(TEXT SECTION)

++++++

Mineralization of dentin induced by treatment with bioactive glass S53P4 in vitro.

Acta Odontol Scand 2004 Feb;62(1):14-20

Turku Centre for Biomaterials, Turku, Finland.

Dentin hypersensitivity can be managed to occlude dentin tubules, but none of the agents used are components of natural dentin. Using a calcium phosphate precipitation (CPP) method, dentin tubules can be occluded with a calcium phosphate (CaP) layer similar to the major inorganic component of dentin. The CPP method utilizes acidic pH conditions, such as etching of dentin, over the course of several dental treatments. A gentler method can be used to produce a CaP layer on the surface of dentin. By treating with bioactive glass S53P4 (BAG), or regular commercial glass (CG), mineralization occurs in physiologically neutral solutions such as simulated body fluid (SBF) and remineralization solution (RMS). After a short period of immersion, silica is dissolved from both types of glass, but the amount of silica released is much greater from BAG than from CG. The dissolved silica is adsorbed on the surface of dentin during the pretreatment procedure and enhances the mineralization of dentin in SBF. After 14 days' mineralization the dentin is fully covered by the CaP layer, but after 14 days' immersion in RMS decalcification of the dentin occurs. Pretreatment with BAG decreases the degree of decalcification of dentin during the mineralization process. These findings suggest that bioactive glass S53P4 can be used as a therapeutic material for mineralization of dentin and its tubules in a physiological environment.

++++++

(EXERCISE) Write out, word for word, the part of the dentin mineralization abstract that begins with the words containing "Mineralization of dentin induced" and ends with "Biomaterials, Turku, Finland.".

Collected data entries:
++++++

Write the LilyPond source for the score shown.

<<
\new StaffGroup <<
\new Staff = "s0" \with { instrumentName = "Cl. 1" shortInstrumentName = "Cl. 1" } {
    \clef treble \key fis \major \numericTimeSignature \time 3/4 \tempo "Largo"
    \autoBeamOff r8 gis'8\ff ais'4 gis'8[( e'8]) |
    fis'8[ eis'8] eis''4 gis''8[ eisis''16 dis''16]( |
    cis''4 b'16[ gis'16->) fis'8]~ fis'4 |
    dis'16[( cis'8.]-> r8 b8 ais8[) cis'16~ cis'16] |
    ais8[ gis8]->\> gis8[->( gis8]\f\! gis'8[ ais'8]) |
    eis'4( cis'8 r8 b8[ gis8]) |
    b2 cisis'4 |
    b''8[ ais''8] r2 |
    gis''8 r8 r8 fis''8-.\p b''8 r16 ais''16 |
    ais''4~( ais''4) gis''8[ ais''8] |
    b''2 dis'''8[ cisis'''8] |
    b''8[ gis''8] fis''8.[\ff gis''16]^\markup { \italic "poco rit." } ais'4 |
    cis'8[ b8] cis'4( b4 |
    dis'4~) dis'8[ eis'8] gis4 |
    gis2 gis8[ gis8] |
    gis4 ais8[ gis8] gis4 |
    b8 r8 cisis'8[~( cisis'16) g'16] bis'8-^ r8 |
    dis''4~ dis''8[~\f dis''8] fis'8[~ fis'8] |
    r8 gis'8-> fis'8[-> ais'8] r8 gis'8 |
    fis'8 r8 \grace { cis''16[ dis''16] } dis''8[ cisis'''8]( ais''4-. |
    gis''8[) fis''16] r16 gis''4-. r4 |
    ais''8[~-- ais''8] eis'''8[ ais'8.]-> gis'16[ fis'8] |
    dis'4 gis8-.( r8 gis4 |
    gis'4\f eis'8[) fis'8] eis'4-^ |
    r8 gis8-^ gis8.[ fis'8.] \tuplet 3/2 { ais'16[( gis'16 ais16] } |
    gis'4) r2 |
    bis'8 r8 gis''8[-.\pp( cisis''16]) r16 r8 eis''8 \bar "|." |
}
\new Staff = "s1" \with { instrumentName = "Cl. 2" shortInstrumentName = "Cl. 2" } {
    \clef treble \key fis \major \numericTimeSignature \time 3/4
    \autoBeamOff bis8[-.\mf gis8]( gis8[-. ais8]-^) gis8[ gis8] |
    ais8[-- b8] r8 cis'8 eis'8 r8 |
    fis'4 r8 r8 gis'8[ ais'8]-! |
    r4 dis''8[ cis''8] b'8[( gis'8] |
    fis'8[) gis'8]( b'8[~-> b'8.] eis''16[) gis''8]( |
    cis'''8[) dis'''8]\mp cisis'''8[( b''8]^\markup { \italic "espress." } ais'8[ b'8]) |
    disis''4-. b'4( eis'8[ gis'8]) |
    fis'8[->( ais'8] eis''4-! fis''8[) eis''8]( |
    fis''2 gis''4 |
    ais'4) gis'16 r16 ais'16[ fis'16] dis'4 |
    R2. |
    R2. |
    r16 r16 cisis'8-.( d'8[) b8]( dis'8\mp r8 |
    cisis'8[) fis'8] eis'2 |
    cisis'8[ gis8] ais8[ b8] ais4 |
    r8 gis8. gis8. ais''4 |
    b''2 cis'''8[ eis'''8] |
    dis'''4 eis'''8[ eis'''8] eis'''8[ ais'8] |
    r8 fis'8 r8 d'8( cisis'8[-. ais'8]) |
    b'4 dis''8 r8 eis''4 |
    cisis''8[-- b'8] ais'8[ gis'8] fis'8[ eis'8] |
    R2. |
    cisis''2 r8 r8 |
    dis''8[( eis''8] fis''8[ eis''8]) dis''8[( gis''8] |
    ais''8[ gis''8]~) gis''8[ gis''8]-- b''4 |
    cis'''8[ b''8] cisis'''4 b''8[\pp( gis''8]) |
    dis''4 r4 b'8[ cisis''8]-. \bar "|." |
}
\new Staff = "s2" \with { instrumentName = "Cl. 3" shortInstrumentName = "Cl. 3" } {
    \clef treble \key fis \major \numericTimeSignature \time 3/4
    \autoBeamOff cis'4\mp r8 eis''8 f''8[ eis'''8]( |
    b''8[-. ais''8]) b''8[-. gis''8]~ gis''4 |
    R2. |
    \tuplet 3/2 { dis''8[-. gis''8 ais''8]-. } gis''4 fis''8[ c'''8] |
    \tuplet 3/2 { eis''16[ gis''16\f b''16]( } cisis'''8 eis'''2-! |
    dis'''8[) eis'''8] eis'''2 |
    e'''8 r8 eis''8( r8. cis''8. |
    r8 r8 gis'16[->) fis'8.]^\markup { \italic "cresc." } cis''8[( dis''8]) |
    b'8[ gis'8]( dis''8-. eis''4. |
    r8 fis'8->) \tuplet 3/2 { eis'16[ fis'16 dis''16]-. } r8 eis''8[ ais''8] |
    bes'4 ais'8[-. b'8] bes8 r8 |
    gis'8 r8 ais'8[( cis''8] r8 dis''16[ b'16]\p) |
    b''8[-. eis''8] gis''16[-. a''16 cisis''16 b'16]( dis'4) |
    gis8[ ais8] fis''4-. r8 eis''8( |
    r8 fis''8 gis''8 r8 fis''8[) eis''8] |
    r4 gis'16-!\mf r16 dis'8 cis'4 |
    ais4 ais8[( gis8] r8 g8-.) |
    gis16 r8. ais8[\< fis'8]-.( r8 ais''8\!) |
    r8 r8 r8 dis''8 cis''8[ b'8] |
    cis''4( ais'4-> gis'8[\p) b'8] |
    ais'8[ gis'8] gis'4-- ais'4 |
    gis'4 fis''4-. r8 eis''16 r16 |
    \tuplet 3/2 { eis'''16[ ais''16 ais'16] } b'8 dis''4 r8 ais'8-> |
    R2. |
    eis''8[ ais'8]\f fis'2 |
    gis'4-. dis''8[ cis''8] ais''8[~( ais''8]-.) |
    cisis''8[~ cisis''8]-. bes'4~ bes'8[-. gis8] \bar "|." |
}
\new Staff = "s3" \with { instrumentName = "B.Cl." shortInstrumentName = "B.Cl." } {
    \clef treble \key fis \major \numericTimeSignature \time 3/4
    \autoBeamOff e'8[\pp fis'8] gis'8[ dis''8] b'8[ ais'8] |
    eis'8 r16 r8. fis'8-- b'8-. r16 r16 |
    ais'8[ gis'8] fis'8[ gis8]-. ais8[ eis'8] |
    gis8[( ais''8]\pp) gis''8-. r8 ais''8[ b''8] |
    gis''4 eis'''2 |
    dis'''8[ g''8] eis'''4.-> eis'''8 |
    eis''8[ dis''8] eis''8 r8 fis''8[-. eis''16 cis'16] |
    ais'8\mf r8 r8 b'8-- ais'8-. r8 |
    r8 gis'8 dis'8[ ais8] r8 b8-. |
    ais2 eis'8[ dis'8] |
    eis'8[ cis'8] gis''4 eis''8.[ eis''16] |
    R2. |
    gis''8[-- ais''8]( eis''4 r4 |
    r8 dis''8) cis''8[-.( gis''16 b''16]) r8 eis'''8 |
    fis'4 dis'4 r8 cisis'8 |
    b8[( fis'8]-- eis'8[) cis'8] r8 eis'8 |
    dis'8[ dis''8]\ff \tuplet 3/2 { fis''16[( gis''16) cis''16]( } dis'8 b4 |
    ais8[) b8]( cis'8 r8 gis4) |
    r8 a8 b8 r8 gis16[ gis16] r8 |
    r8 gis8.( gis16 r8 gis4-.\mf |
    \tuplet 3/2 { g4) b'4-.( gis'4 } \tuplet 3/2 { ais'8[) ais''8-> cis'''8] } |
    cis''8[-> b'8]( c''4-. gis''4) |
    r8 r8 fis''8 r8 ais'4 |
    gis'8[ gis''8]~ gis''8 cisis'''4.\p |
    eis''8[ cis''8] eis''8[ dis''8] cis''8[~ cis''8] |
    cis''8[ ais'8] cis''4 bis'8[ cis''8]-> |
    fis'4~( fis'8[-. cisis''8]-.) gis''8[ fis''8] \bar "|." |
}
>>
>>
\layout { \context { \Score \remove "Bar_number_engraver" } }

++++++

(EXERCISE ANSWER)
Mineralization of dentin induced by treatment with bioactive glass S53P4 in vitro.

Acta Odontol Scand 2004 Feb;62(1):14-20

Turku Centre for Biomaterials, Turku, Finland.